→ **Data block**
------------------------------------------------
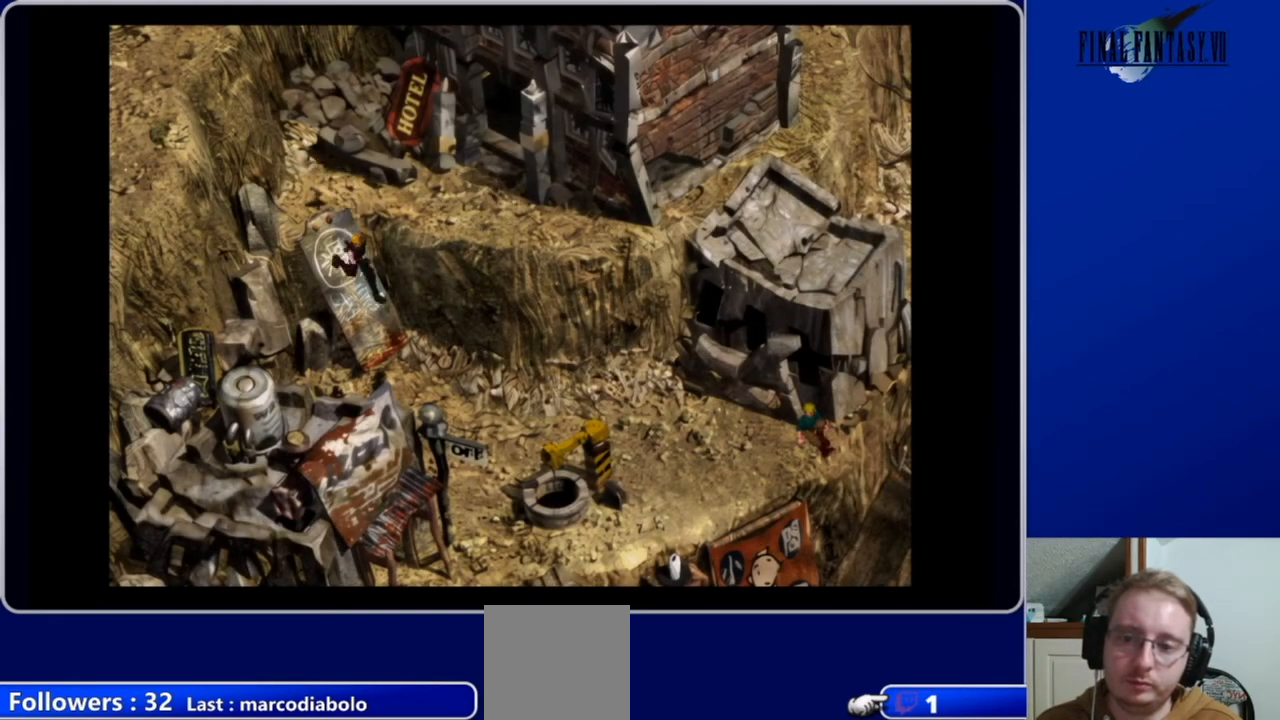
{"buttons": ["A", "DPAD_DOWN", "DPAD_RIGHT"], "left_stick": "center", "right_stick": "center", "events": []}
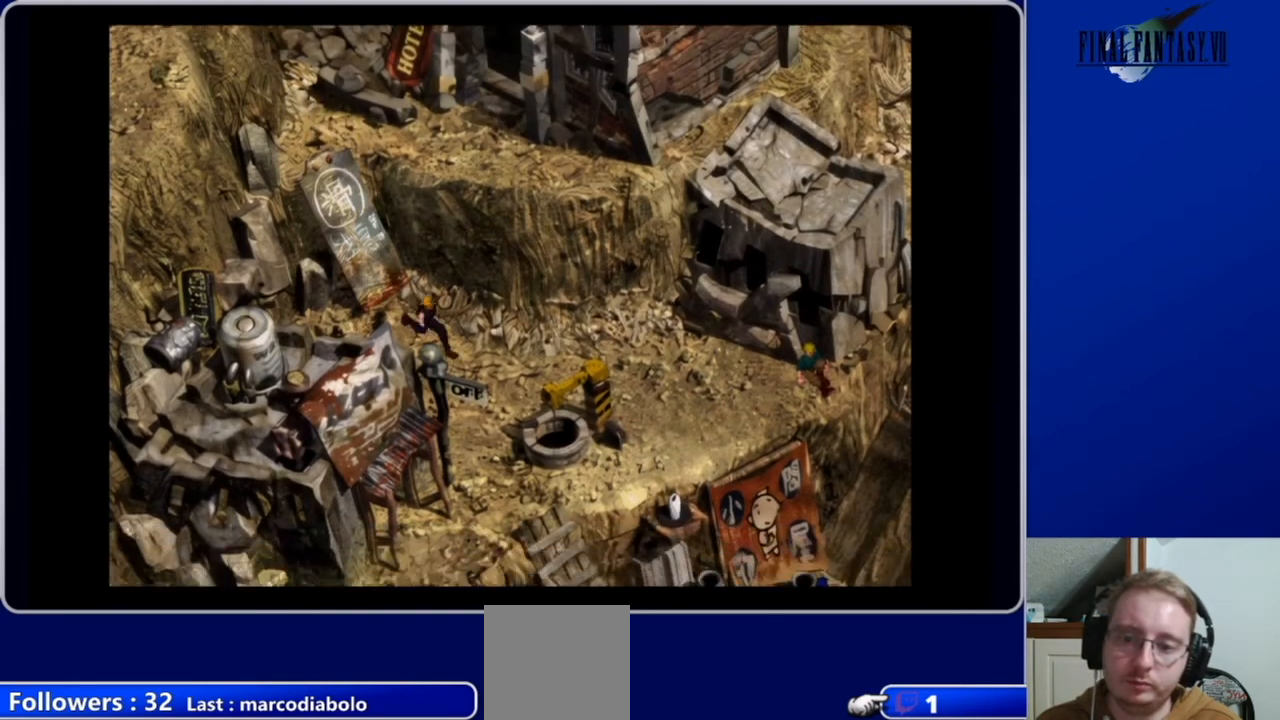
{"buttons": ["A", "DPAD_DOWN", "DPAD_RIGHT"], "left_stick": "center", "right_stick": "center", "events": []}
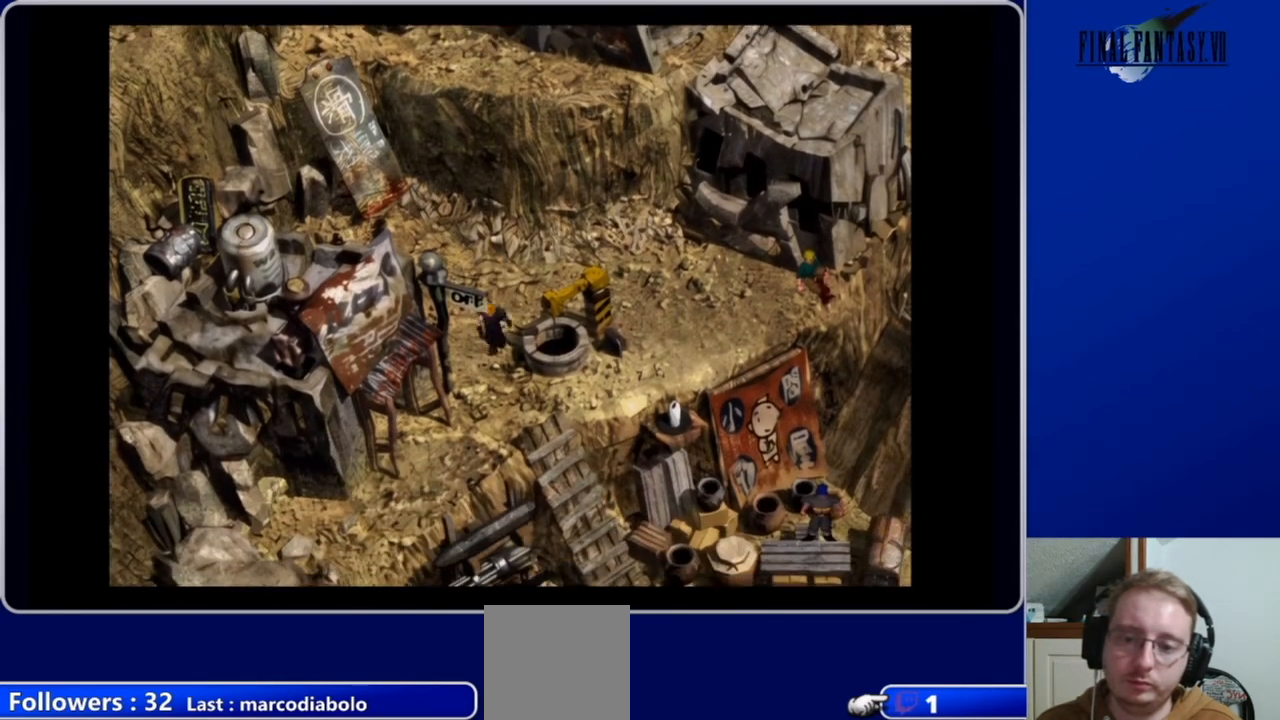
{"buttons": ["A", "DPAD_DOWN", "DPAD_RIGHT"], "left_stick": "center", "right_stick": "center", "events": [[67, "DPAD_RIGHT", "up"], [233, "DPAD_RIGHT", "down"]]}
------------------------------------------------
→ **Work task**
Repeat the material exactly. Any picture in it should be dropped.

→ **Written answer**
{"buttons": ["A", "DPAD_DOWN", "DPAD_RIGHT"], "left_stick": "center", "right_stick": "center", "events": []}
{"buttons": ["A", "DPAD_DOWN", "DPAD_RIGHT"], "left_stick": "center", "right_stick": "center", "events": []}
{"buttons": ["A", "DPAD_DOWN", "DPAD_RIGHT"], "left_stick": "center", "right_stick": "center", "events": [[67, "DPAD_RIGHT", "up"], [233, "DPAD_RIGHT", "down"]]}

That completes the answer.